Exercise objective:
Each record below needs to be reproduced precisely, though not its pictures.

:::

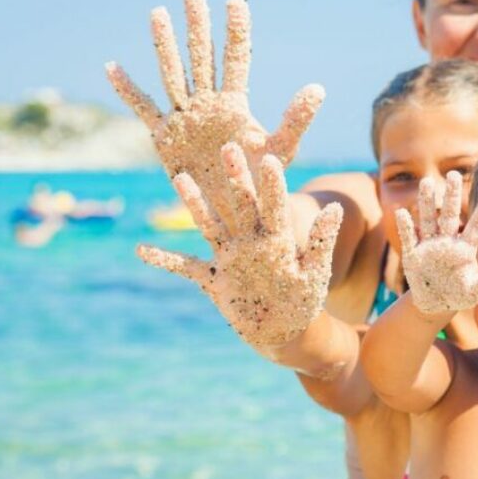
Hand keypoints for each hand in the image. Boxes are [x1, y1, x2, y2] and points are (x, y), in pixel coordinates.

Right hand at [105, 0, 323, 227]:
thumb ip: (297, 118)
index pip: (236, 58)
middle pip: (201, 56)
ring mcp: (185, 117)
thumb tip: (319, 87)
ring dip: (164, 44)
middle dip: (197, 25)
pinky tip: (111, 67)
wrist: (237, 208)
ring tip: (158, 13)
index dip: (235, 29)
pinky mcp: (165, 136)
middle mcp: (209, 104)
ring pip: (173, 73)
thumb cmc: (262, 180)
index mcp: (235, 103)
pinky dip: (128, 89)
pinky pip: (143, 108)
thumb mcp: (281, 148)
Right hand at [136, 143, 342, 353]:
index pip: (274, 206)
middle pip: (241, 205)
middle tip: (227, 147)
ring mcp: (230, 258)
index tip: (269, 159)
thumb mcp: (315, 272)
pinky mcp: (215, 279)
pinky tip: (140, 249)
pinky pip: (185, 266)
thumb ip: (322, 241)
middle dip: (235, 178)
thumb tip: (337, 208)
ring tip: (180, 178)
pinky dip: (164, 259)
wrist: (285, 331)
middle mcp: (250, 242)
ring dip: (195, 204)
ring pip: (210, 225)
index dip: (271, 184)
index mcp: (276, 239)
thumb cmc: (304, 302)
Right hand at [397, 172, 477, 314]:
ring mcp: (429, 247)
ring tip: (426, 182)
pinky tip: (401, 212)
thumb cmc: (457, 296)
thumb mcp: (472, 295)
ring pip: (428, 220)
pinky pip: (409, 238)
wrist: (435, 304)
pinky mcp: (413, 256)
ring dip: (427, 203)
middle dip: (451, 196)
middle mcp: (447, 243)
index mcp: (464, 250)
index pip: (476, 226)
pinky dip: (406, 227)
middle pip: (450, 216)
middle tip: (453, 174)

:::

Answer to this problem:
Hand keypoints for each hand in the image. Boxes are [x1, y1, x2, y2] and points are (x, y), in pixel coordinates.

Right hand at [105, 0, 323, 227]:
thumb ip: (297, 118)
index pip: (236, 58)
middle pip: (201, 56)
ring mcp: (185, 117)
thumb tip: (319, 87)
ring dip: (164, 44)
middle dip: (197, 25)
pinky tip: (111, 67)
wrist: (237, 208)
ring tip: (158, 13)
index dip: (235, 29)
pinky mcp: (165, 136)
middle mcp: (209, 104)
ring pip: (173, 73)
thumb cmc: (262, 180)
index mcp: (235, 103)
pinky dip: (128, 89)
pinky pip: (143, 108)
thumb mcp: (281, 148)
Right hand at [136, 143, 342, 353]:
index pip: (274, 206)
middle pip: (241, 205)
middle tip: (227, 147)
ring mcp: (230, 258)
index tip: (269, 159)
thumb mcp: (315, 272)
pinky mcp: (215, 279)
pinky tip: (140, 249)
pinky pip: (185, 266)
thumb ip: (322, 241)
middle dip: (235, 178)
thumb tip: (337, 208)
ring tip: (180, 178)
pinky dip: (164, 259)
wrist: (285, 331)
middle mcp: (250, 242)
ring dip: (195, 204)
ring pip: (210, 225)
index dip: (271, 184)
index mcp: (276, 239)
thumb cmc: (304, 302)
Right hand at [397, 172, 477, 314]:
ring mcp: (429, 247)
ring tip: (426, 182)
pinky tip: (401, 212)
thumb cmc: (457, 296)
thumb mcp: (472, 295)
ring pip: (428, 220)
pinky pip: (409, 238)
wrist: (435, 304)
pinky mcp: (413, 256)
ring dip: (427, 203)
middle dip: (451, 196)
middle mcp: (447, 243)
index mcp: (464, 250)
index pip: (476, 226)
pinky dip: (406, 227)
middle pip: (450, 216)
middle tip: (453, 174)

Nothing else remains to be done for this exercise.